Methodisches Vorgehen
In dem Forschungsprojekt wurden die subjektiven Vorstellungen von Schülern über den Gegenstand „Globalisierung“ untersucht. Dabei wurde davon ausgegangen, dass sich unter verschiedenen Sozialisationsbedingungen auch verschiedene Deutungsmuster entwickeln. Dieses Vorhaben zielt im Gegensatz zu den Bourdieuschen Studien, die sich mit dem Fokus einer praxeologisch fundierten Handlungstheorie auf implizite Wissensmuster konzentrieren, auf die Rekonstruktion von manifesten Deutungsmustern. Die Untersuchung von Vorstellungen [1] verlangt nach anderen Forschungsmethoden als die Rekonstruktion von Habitusmustern (vgl. Wiedemann 1989).

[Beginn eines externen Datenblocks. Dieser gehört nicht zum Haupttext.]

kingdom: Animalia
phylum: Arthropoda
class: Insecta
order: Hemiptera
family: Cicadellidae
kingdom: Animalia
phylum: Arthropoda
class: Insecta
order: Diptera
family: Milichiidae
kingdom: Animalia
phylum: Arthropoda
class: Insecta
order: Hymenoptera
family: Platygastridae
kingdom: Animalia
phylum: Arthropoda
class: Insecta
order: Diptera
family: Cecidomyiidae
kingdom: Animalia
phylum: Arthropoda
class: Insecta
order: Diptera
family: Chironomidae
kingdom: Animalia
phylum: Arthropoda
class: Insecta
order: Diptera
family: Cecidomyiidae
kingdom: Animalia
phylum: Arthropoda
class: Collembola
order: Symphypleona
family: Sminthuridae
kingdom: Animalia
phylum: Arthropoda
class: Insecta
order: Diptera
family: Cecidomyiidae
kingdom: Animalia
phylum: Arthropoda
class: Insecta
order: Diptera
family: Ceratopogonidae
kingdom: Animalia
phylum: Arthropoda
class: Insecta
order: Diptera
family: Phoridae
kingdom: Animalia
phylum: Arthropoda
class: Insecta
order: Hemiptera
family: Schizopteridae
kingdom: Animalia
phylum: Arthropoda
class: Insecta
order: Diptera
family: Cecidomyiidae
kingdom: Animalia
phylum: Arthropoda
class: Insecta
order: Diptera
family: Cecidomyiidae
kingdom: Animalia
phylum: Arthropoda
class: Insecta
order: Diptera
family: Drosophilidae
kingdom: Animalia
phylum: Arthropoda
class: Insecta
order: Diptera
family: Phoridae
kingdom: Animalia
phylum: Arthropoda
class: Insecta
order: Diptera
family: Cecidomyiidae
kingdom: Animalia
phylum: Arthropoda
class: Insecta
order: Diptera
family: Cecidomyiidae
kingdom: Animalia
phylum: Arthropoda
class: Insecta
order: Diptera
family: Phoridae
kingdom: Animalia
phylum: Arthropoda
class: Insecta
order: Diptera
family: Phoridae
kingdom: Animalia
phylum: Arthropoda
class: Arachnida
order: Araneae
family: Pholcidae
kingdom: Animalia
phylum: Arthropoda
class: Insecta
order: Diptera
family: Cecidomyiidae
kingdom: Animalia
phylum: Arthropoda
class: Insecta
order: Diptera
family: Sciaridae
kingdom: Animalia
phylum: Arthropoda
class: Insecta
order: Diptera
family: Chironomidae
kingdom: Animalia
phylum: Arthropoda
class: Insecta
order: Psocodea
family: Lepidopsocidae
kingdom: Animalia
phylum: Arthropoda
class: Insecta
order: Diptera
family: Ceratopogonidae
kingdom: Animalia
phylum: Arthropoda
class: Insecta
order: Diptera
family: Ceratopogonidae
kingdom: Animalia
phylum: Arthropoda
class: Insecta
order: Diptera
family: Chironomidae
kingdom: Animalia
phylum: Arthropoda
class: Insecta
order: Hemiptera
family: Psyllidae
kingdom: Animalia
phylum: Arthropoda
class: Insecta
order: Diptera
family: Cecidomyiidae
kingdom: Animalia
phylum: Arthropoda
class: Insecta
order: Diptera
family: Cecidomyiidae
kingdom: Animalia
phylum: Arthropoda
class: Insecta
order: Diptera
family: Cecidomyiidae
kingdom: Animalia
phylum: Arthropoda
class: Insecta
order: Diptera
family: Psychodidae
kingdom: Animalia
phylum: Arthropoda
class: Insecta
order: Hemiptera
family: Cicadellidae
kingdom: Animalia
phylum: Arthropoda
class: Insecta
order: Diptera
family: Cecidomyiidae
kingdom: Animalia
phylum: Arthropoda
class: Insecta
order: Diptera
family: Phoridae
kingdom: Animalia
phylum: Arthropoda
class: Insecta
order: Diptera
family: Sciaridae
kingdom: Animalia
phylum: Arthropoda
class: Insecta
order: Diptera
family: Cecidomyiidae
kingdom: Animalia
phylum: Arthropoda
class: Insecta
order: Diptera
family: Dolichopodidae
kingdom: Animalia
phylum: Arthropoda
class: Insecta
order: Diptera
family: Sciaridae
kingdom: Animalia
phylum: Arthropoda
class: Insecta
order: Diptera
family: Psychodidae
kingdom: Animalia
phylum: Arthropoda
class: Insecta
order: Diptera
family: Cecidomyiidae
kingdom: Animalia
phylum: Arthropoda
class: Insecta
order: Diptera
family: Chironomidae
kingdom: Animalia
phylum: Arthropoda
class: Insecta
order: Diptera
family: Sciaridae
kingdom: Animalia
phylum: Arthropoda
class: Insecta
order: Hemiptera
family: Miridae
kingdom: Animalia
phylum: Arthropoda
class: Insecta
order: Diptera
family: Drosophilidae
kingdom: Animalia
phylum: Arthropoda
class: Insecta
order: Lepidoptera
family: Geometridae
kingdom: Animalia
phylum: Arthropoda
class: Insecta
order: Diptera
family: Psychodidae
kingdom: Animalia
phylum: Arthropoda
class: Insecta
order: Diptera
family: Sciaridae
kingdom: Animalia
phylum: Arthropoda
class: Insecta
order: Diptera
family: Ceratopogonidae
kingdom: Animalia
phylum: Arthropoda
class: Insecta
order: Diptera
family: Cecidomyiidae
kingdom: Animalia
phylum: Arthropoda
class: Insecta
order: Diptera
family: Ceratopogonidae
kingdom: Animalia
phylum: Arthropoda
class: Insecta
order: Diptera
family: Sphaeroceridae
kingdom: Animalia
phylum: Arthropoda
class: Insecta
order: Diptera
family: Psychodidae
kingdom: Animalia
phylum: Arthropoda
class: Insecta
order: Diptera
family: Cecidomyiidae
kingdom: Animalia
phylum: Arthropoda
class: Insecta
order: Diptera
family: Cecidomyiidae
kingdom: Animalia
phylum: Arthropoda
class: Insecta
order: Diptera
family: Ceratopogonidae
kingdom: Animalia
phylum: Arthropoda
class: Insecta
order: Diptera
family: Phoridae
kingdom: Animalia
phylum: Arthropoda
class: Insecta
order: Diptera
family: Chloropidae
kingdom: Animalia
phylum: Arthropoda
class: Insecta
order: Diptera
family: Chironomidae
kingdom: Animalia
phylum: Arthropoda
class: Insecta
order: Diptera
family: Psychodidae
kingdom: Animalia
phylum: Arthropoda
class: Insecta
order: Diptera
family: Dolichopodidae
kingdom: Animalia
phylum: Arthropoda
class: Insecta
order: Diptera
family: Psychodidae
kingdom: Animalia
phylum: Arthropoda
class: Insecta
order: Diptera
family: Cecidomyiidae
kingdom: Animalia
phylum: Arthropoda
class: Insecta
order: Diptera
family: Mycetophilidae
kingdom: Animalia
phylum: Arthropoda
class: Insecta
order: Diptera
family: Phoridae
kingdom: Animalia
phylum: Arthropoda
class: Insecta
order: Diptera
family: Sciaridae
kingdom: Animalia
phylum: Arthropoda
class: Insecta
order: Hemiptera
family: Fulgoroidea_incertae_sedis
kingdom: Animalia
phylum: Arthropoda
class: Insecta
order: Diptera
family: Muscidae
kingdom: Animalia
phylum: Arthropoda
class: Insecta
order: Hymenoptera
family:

Die Denkweisen der Schüler sind in ihrer Tiefe und Qualität zu analysieren. Dies ist am besten mit qualitativen Forschungsmethoden zu realisieren. In bisherigen Untersuchungen haben sich insbesondere offene Fragebögen und teilstandardisierte Interviews als probate Erhebungsmethoden bewährt (vgl. Heidemeyer 2006; Klee 2008; Lutter 2005; Fischer 2013). Diese bieten einen offenen Raum für die Artikulation der Vorstellungen der Schüler.
Da nur eine begrenzte Anzahl von Schülern in die Untersuchung einbezogen werden konnte, sind keine repräsentativen Aussagen über durchschnittliche Häufigkeiten bestimmter Vorstellungen möglich. Stattdessen erfolgt eine Verallgemeinerung über die Kategorienbildung. Dabei wurden bestimmte Vorstellungen, die eine näher zu bestimmende Anzahl von Gemeinsamkeiten aufweisen, zu Vorstellungsmustern verdichtet (vgl. Kattmann et al. 1997, S. 12).
Ein grundsätzliches Problem bei qualitativen Untersuchungen stellt die Auswahl der Untersuchungsteilnehmer dar. Bei einer geringen Anzahl von Fällen stellt sich im Hinblick auf die Geltungsreichweite der erzielten Ergebnisse stets die Frage, inwieweit es sich um für das Untersuchungsfeld typische Vertreter handelt oder ob es sich um Fälle mit eher weniger verbreiteten Vorstellungen (Extremfälle) handelt. Eine einseitige Fallauswahl kann zu einer schwerwiegenden Verzerrung der Befunde im Hinblick auf die für die Population bedeutsamen Vorstellungen führen. Auch besteht die Gefahr, dass die vorhandenen Vorstellungen nur sehr fragmentarisch erfasst werden. Kelle ist zuzustimmen, wenn er schreibt: „ (…) die Frage nach der adäquaten Fallauswahl und die Frage nach der Geltungsreichweite der erzielten Befunde verweisen auf dasselbe Problem: Wie kann sichergestellt werden, dass durch explorative Studien nicht etwa nur idiosynkratische und randständige Handlungsmuster und -regeln beschrieben werden? Qualitative Sozialforscher geraten in heterogen strukturierten Untersuchungsfeldern leicht in die Gefahr, sich in einer theoretisch wenig fruchtbaren Analyse von Einzelfällen zu verlieren, deren Relevanz nicht einschätzbar ist. (…) Das bedeutet, dass auch eine explorative Forschungsstrategie, die auf die Identifikation bislang unbekannter Strukturen und Regeln mittlerer Reichweite zielt, eine heterogene empirische Verteilung dieser Strukturen in Rechnung stellen muss und auf Verfahren angewiesen ist, mit deren Hilfe eine solche Heterogenität empirisch erfassbar wird.“ (Kelle 2008, S. 140 f.).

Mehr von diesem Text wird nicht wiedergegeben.